A policy you lock onto a Glacier vault that becomes permanent and cannot be changed or deleted by anyone — not even the root user.
Model: WORM — Write Once, Read Many
How it works:
Create Vault Lock Policy --> Lock it --> Policy is permanent forever
Use when: Regulatory requirements force you to retain data for a fixed period (financial records for 7 years, medical records for 10 years, etc.)
Key point: Once locked, no one can modify or delete the policy.
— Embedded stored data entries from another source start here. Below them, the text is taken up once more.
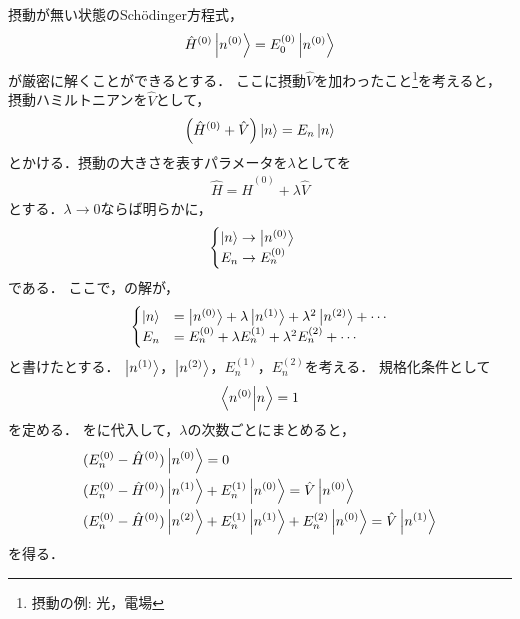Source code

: \documentclass{report}
\begin{document}
  摂動が無い状態のSch\"odinger方程式，
  \begin{align}
    \hat{H}^{(0)}\ket{n^{(0)}}=E_0^{(0)}\ket{n^{(0)}}
  \end{align}
  が厳密に解くことができるとする．
  ここに摂動$\hat{V}$を加わったこと\footnote{摂動の例: 光，電場}を考えると，摂動ハミルトニアンを$\hat{V}$として，
  \begin{align}
    \qty(\hat{H}^{(0)} + \hat{V})\ket{n} = E_n\ket{n}\label{perturbation-origin}
  \end{align}
  とかける．摂動の大きさを表すパラメータを$\lambda$としてを
  \begin{align}
    \hat{H} = \hat{H}^{(0)} + \lambda\hat{V}\label{perturbation-using-lambda}
  \end{align}
  とする．$\lambda\to 0$ならば明らかに，
  \begin{align}
    \begin{cases}
      \ket{n}\to\ket{n^{(0)}}\\
      E_n\to E_n^{(0)}
    \end{cases}
  \end{align}
  である．
  ここで，の解が，%
  \begin{align}
    \begin{cases}
      \ket{n} &= \ket{n^{(0)}} + \lambda\ket{n^{(1)}} + \lambda^2\ket{n^{(2)}} + \cdots \label{n-en-expantion} \\
      E_n &= E_n^{(0)} + \lambda E_n^{(1)} + \lambda^2 E_n^{(2)} + \cdots 
    \end{cases}
  \end{align}
  と書けたとする．
  $\ket{n^{(1)}}$，$\ket{n^{(2)}}$，$E_n^{(1)}$，$E_n^{(2)}$を考える．
  規格化条件として
  \begin{align}
    \braket{n^{(0)}}{n} = 1
  \end{align}
  を定める．
  をに代入して，$\lambda$の次数ごとにまとめると，
  \begin{align}
    &(E_n^{(0)} - \hat{H}^{(0)})\ket{n^{(0)}} = 0 \label{0-order} \\ 
    &(E_n^{(0)} - \hat{H}^{(0)})\ket{n^{(1)}} + E_n^{(1)}\ket{n^{(0)}} = \hat{V}\ket{n^{(0)}} \label{1st-perturbation} \\
    &(E_n^{(0)} - \hat{H}^{(0)})\ket{n^{(2)}} + E_n^{(1)}\ket{n^{(1)}} + E_n^{(2)}\ket{n^{(0)}} = \hat{V}\ket{n^{(1)}} \label{2nd-perturbation}\\
  \end{align}
  を得る．
\end{document}
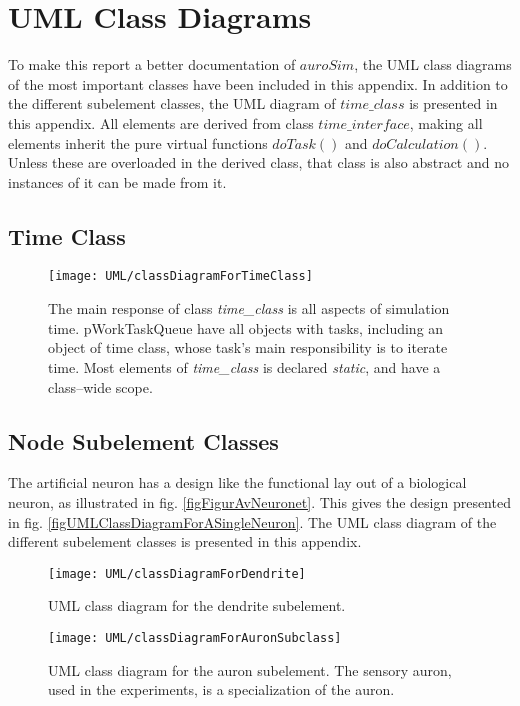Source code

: \chapter{UML Class Diagrams}
	To make this report a better documentation of $auroSim$, the UML class diagrams of the most important classes have been included in this appendix.
	In addition to the different subelement classes, the UML diagram of $time\_class$ is presented in this appendix.
	All elements are derived from class $time\_interface$, making all elements inherit the pure virtual functions $doTask()$ and $doCalculation()$.
	Unless these are overloaded in the derived class, that class is also abstract and no instances of it can be made from it.
	
	
\newpage
\section{Time Class}
		\begin{figure}[hbt!p]
			\centerline{ \texttt{[image: UML/classDiagramForTimeClass]} }
			\caption[UML class diagram for \emph{time\_class}]{
				The main response of class \emph{time\_class} is all aspects of simulation time. 
				pWorkTaskQueue have all objects with tasks, including an object of time class, whose task's main responsibility is to iterate time.
				Most elements of \emph{time\_class} is declared \emph{static}, and have a class--wide scope.
					}
		\end{figure}

\newpage
\section{Node Subelement Classes}
\label{appendixUMLofAllNodeSubelementClasses}
	The artificial neuron has a design like the functional lay out of a biological neuron, as illustrated in fig. \ref{figFigurAvNeuronet}.
	This gives the design presented in fig. \ref{figUMLClassDiagramForASingleNeuron}.
	The UML class diagram of the different subelement classes is presented in this appendix.

		\begin{figure}[hbt!p]
			\centerline{ \texttt{[image: UML/classDiagramForDendrite]} }
			\caption[UML class diagram for dendrite subelement]{UML class diagram for the dendrite subelement.}
		\end{figure}

		\begin{figure}[hbt!p]
			\centerline{ \texttt{[image: UML/classDiagramForAuronSubclass]} }
			\caption[UML class diagram for auron subelement]{UML class diagram for the auron subelement. The sensory auron, used in the experiments, is a specialization of the auron.}
		\end{figure}

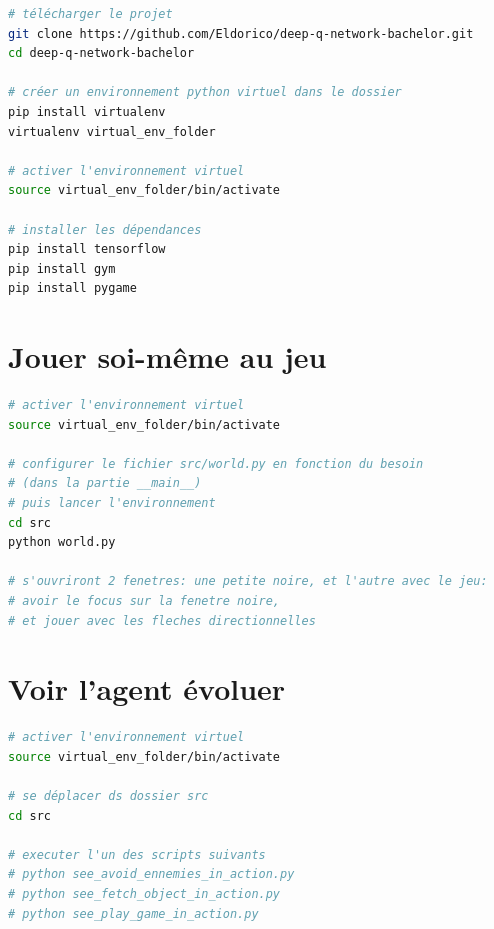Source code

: \documentclass[11pt,a4paper]{report}
\begin{document}
  \begin{lstlisting}[language=bash]
# télécharger le projet
git clone https://github.com/Eldorico/deep-q-network-bachelor.git
cd deep-q-network-bachelor

# créer un environnement python virtuel dans le dossier
pip install virtualenv
virtualenv virtual_env_folder

# activer l'environnement virtuel
source virtual_env_folder/bin/activate

# installer les dépendances
pip install tensorflow
pip install gym
pip install pygame
  \end{lstlisting}  
  
 \section{Jouer soi-même au jeu}
  \begin{lstlisting}[language=bash]
# activer l'environnement virtuel
source virtual_env_folder/bin/activate

# configurer le fichier src/world.py en fonction du besoin
# (dans la partie __main__)
# puis lancer l'environnement
cd src
python world.py

# s'ouvriront 2 fenetres: une petite noire, et l'autre avec le jeu:
# avoir le focus sur la fenetre noire, 
# et jouer avec les fleches directionnelles
  \end{lstlisting}  

 \newpage  
  
 \section{Voir l'agent évoluer}
  \begin{lstlisting}[language=bash]
# activer l'environnement virtuel
source virtual_env_folder/bin/activate

# se déplacer ds dossier src
cd src 

# executer l'un des scripts suivants
# python see_avoid_ennemies_in_action.py
# python see_fetch_object_in_action.py
# python see_play_game_in_action.py
  \end{lstlisting}  
\end{document}
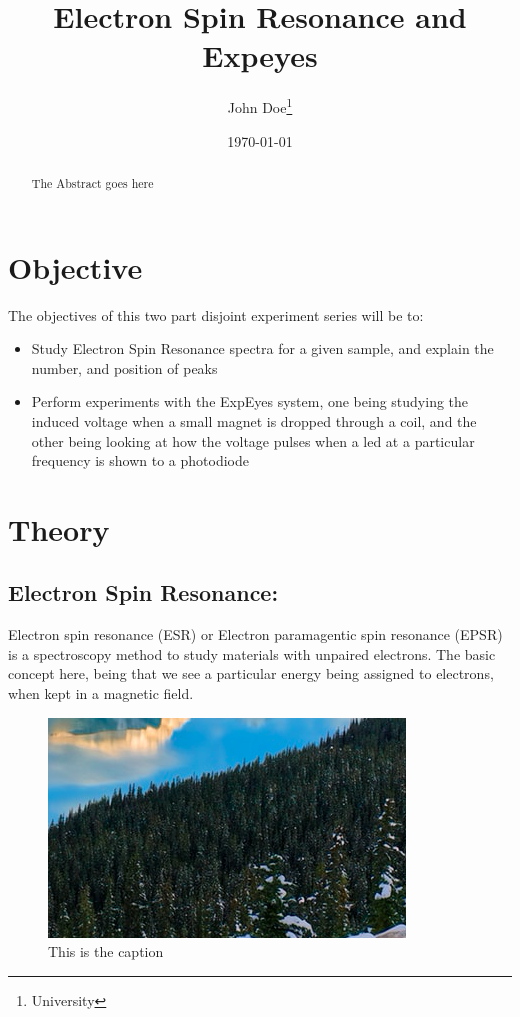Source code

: \documentclass{double}
\begin{document}
\title{Electron Spin Resonance and Expeyes}
\author{John Doe\thanks{University}}
\date{\today}
\maketitle
    \begin{abstract}

The Abstract goes here


\end{abstract}

\section{Objective}

The objectives of this two part disjoint experiment series will be to:  

\begin{itemize}
	\item Study Electron Spin Resonance spectra for a given sample, and explain the number, and position of peaks
	\item Perform experiments with the ExpEyes system, one being studying the induced voltage when a small magnet is dropped through a coil, and the other being looking at how the voltage pulses when a led at a particular frequency is shown to a photodiode
\end{itemize}

\section{Theory}
\subsection{Electron Spin Resonance:}
Electron spin resonance (ESR) or Electron paramagentic spin resonance (EPSR) is a spectroscopy method to study materials with unpaired electrons. The basic concept here, being that we see a particular energy being assigned to electrons, when kept in a magnetic field.

\begin{figure}[H]
    \includegraphics[width = \columnwidth]{image.png}
    \centering
    \caption{This is the caption}
    \label{f:image}
\end{figure}
            
\end{document}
Ever.
Block deletion or overwriting of an object version for a set period.
Model: WORM — Write Once, Read Many
Requirement: Versioning must be enabled.
| Mode | Who Can Override | Use Case |
|---|---|---|
| Compliance | Nobody, not even root | Strict regulatory requirements |
| Governance | Users with special permissions | Internal business rules |
Retention Period — protect the object for a fixed number of days or years. In Compliance mode, the period cannot be shortened.
Legal Hold — protect the object indefinitely with no expiry date. Can be placed or removed by users who have the s3:PutObjectLegalHold permission.
Access Points simplify access management for large S3 buckets shared by multiple teams.
Instead of one massive, complex bucket policy, you create one Access Point per team — each with its own simple policy scoped to a specific prefix.